Mathematics, level: Elementary
Posted Tue Nov 7 05:43:37 PST 2000 by Juliana Galiyas (
Indinana University Of Pennsylvania, Indiana, PA USA
Materials Required: The Secret Birthday Message, By Eric Carle, shapes cut outs and labels, geoboard
Concepts Taught: Shape Recognition


Read the book The Secret Birthday Message by Eric Carle to the class. Discuss the book with the class. Ask the students how it would feel if they received a crazy letter similar to the Tim's secret birthday letter. Ask the students who might have sent
Tim the birthday message.


Ask students to recall the shapes found in Tim's birthday message: semi-circle, star, oval, triangle, circle, rectangle, and a square. Put the construction paper cut outs of the geometric shapes on the chalkboard with magnets. Ask the students how the shapes are the same, and how they are different. Can they divide them into categories?

Put the name with each shape on the board. Read the shape names out loud as a class. Ask the students if they see any of the shapes on the board in the room around them. Talk about each shape. Points out the steps are not an actual geometric shape.
Ask the students if they can name the two basic shapes that combine to make the steps.

Ask the students where they can find any shapes that are on the board in the classroom or at home. Discuss any shapes that can be found in the classroom or at home.

Give each student a geoboard. Say the name of a shape in front of the room. Have students make the shape on their geoboard, and then hold the geoboard up so that that the teacher can see if they are making the shapes correctly.

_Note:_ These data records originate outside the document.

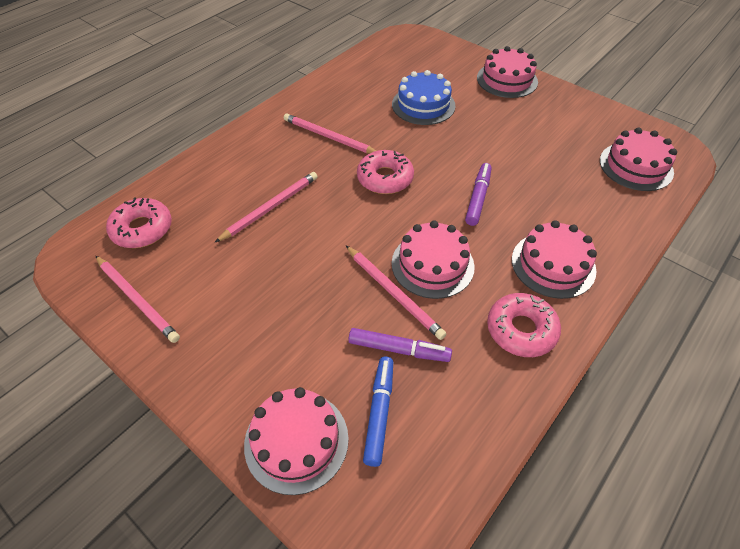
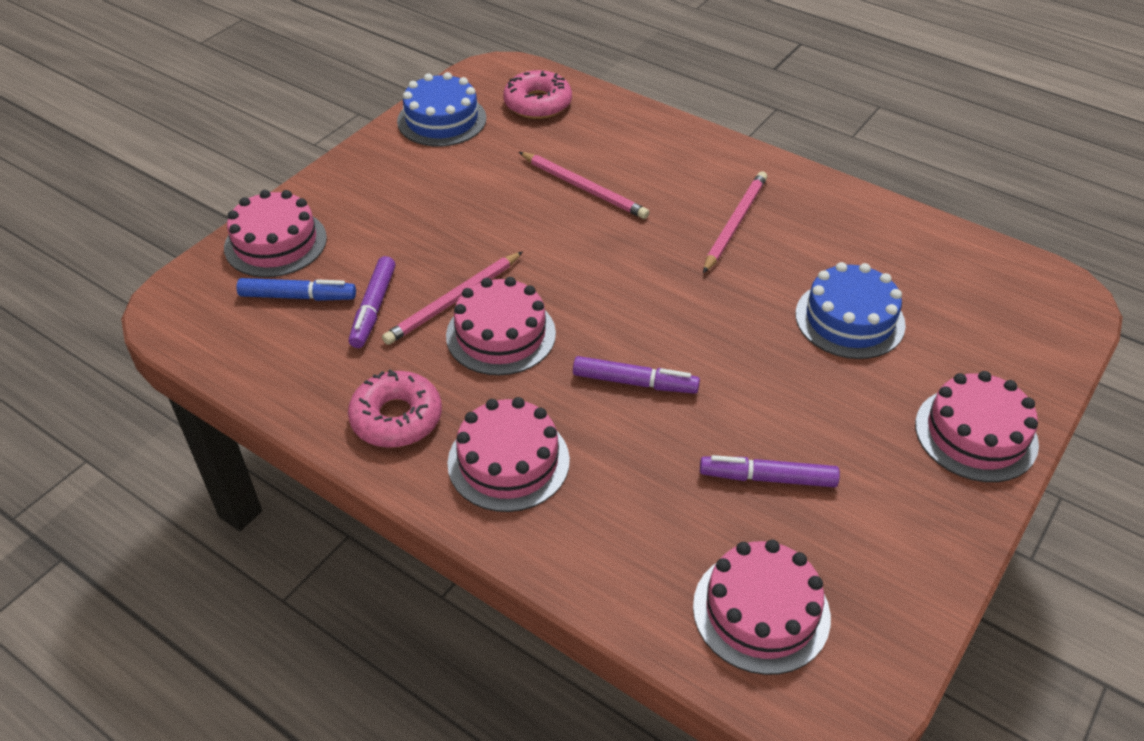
camera: 85 degrees right, 5 degrees down
pink pencil [96,256,180,343] -> blue cake [397,72,486,146]
pink donut [357,150,414,194] -> none
none -> purple marker [700,455,840,487]

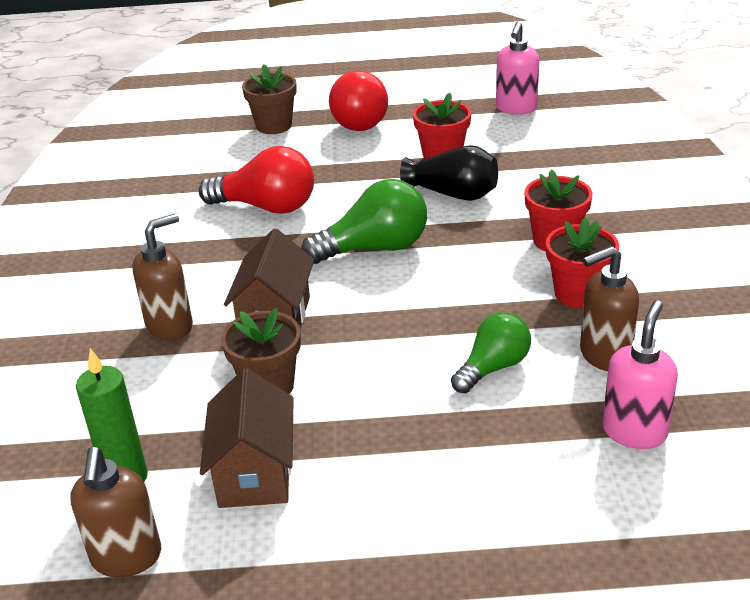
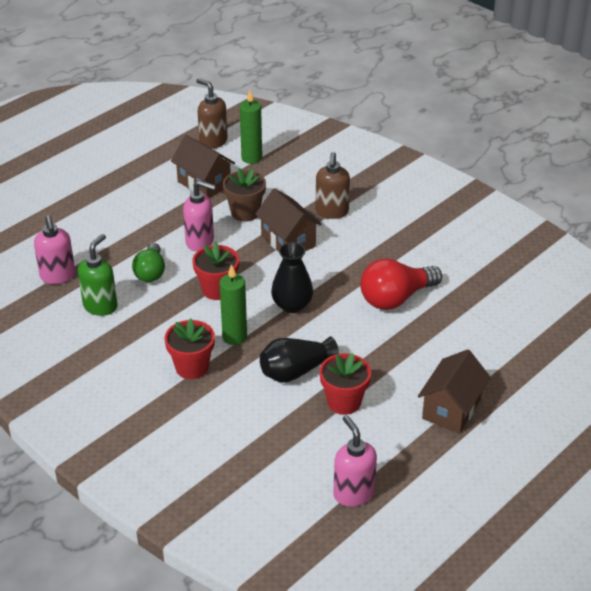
camera: 135 degrees right, 5 degrees up
brown flower pot [242,64,297,134] -> none
green light bulb [301,179,427,264] -> black vase [271,242,313,313]
red light bulb [329,71,388,131] -> brown house [418,349,491,434]
red flower pot [546,217,619,308] -> red flower pot moved to [192,242,239,300]
brown soap dispenser [580,246,639,371] -> green soap dispenser [78,234,117,316]
none -> pink soap dispenser [183,180,216,251]
none -> green candle [219,264,247,345]

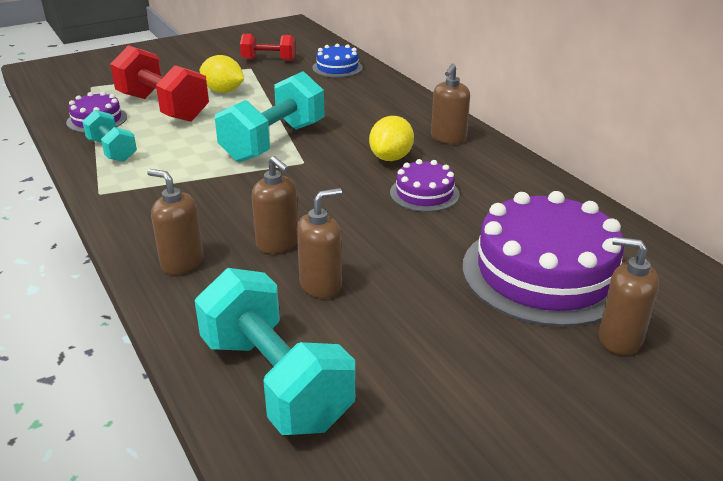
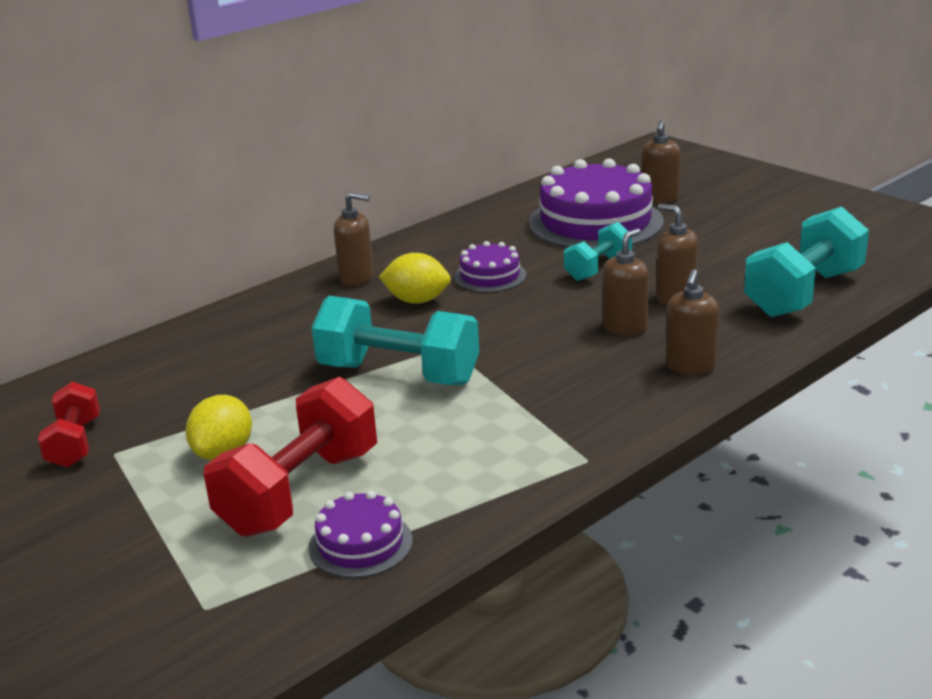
camera: 100 degrees left, 5 degrees down
turquoise dumbbell [82,110,137,162] -> turquoise dumbbell moved to [564,222,632,281]
blue cake [312,43,363,77] -> none

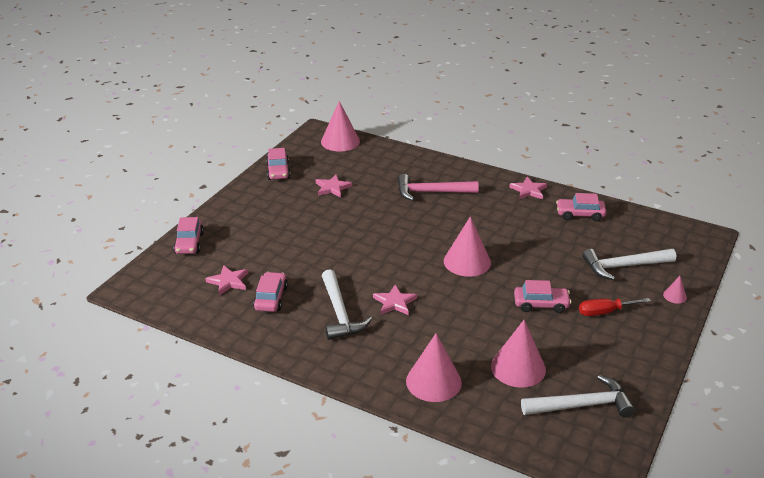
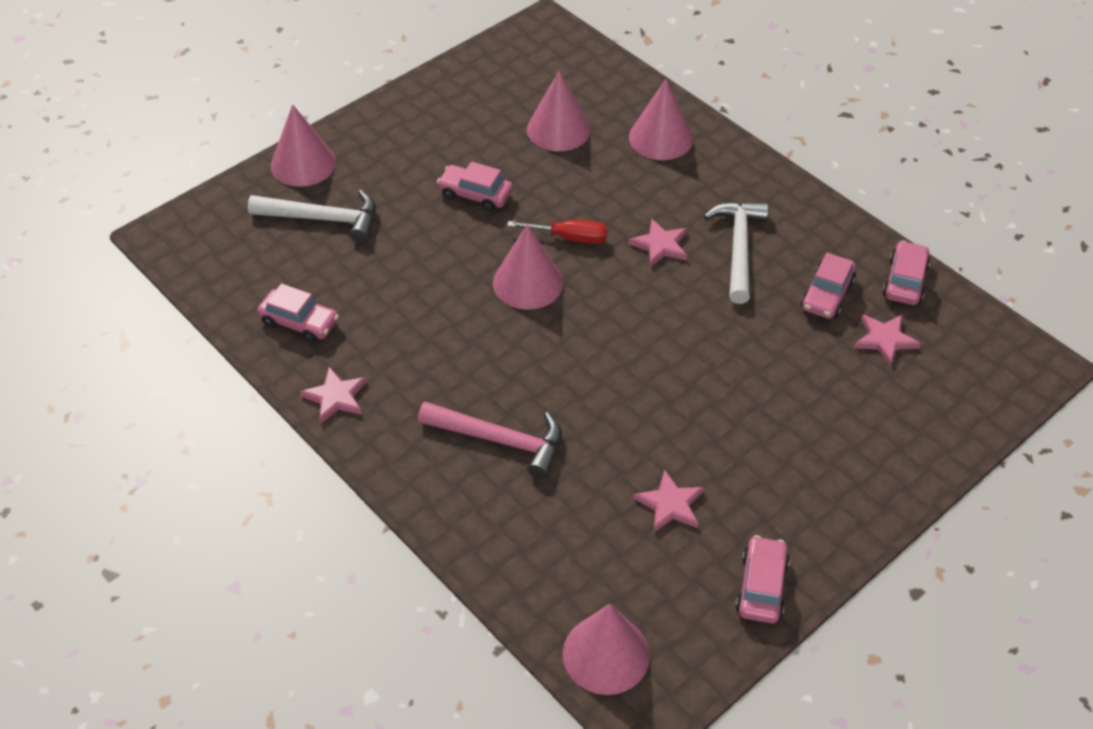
camera: 160 degrees left, 15 degrees up
pink car [173,217,204,254] -> pink car moved to [882,240,931,305]
white hammer [521,375,635,418] -> none
red screwdriver [579,298,651,316] -> red screwdriver moved to [507,220,608,244]
pink cone [663,276,687,304] -> pink cone [271,104,336,187], size x2.17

Ask the students: How would you feel if they received a birthday message? What would you like to be at the end of the path?

Tell the students to choose a partner. Tell the students to pretend that tomorrow is their partner's birthday, and you want to make it special They are going to write birthday message to their partner just like the one Tim received for his birthday. This letter must contain eight shapes, and they can only use one shape twice.


The students will draw a map with crayons that corresponds to the birthday message they wrote. Students will then read their letters to the class.


The teacher will evaluate the students on their understanding of basic shapes based on the correct use of shapes in their birthday message and their map.